Larissa Johannsen – Oberärztin!
Das klang in meinem Kopf noch ziemlich ungewohnt. Ich hatte also ein weiteres Ziel erreicht und das war ein unfassbar gutes Gefühl!

„Schatz, stellst du den Karton bitte gleich in die Küche? Ich räume ihn dann aus.", bat ich Tim, der gerade schnaufend zur Wohnungstür hinein kam.
„Mach ich! Der Transporter ist dann auch leer, wir sind fertig! Zeit für den Champus!", verkündete er lachend aber auch hörbar froh, dass er nicht noch einmal in den dritten Stock hoch laufen musste.
„Dass dieses Haus aber auch keinen Aufzug hat...", er verdrehte die Augen.
„Tim, das ist eben ein Altbau. Ein überaus hübscher dazu!" Ich sah mich um. Reine Glückssache ist das gewesen, dass ich dieses Schmuckstück hier in Erfurt gefunden hatte.
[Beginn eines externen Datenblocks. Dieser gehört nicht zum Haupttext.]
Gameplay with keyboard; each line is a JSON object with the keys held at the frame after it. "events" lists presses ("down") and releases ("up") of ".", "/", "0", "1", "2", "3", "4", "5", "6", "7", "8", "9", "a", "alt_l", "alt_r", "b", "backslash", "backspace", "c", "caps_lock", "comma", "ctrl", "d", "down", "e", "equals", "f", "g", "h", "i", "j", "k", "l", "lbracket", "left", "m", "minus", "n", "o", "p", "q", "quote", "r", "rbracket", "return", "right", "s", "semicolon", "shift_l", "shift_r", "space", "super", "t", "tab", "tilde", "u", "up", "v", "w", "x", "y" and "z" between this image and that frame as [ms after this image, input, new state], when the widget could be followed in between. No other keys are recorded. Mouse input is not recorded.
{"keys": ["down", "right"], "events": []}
Und dann auch noch nur 10 Minuten mit den Rad von meinem neuen Arbeitsplatz entfernt. Perfekt!

Tim ließ sich erschöpft auf das Sofa fallen. Ich öffnete den Champagner und schenkte uns beiden ein Glas ein.
„Auf das neue Kapitel!", sagte ich und hob das Glas. „Auf dich, Frau Oberärztin!" Mein Mann gab mir einen Kuss und wir stießen an.
„Wann geht es denn morgen bei dir los?", wollte er wissen.
„Prof. Patzelt meinte, ich soll um 7 Uhr da sein, dann zeigt sie mir alles und stellt mich den Kollegen vor. Wahnsinn, wie schnell das jetzt ging! Letzte Woche die Zusage, gestern habe ich erst den Vertrag unterschieden und morgen geht es schon los. Ich soll Leyla Sherbaz entlasten. Stell dir vor, sie bekommt noch ein Baby!", plapperte ich los.
„Sherbaz? Ach, ich weiß... Auch Anästhesistin, oder?", Tim sah mich fragend an und ich nickte.
„Ganz genau. Aber sie hat wohl mittlerweile auch noch den Facharzt in Allgemeiner Chirurgie."
Ich erinnerte mich noch genau an Leyla. Studiert hatten wir zwar nicht zusammen, sie war aber in meinem Alter. Ich kannte sie von einer Fortbildung und hatte Tim schon von ihr erzählt.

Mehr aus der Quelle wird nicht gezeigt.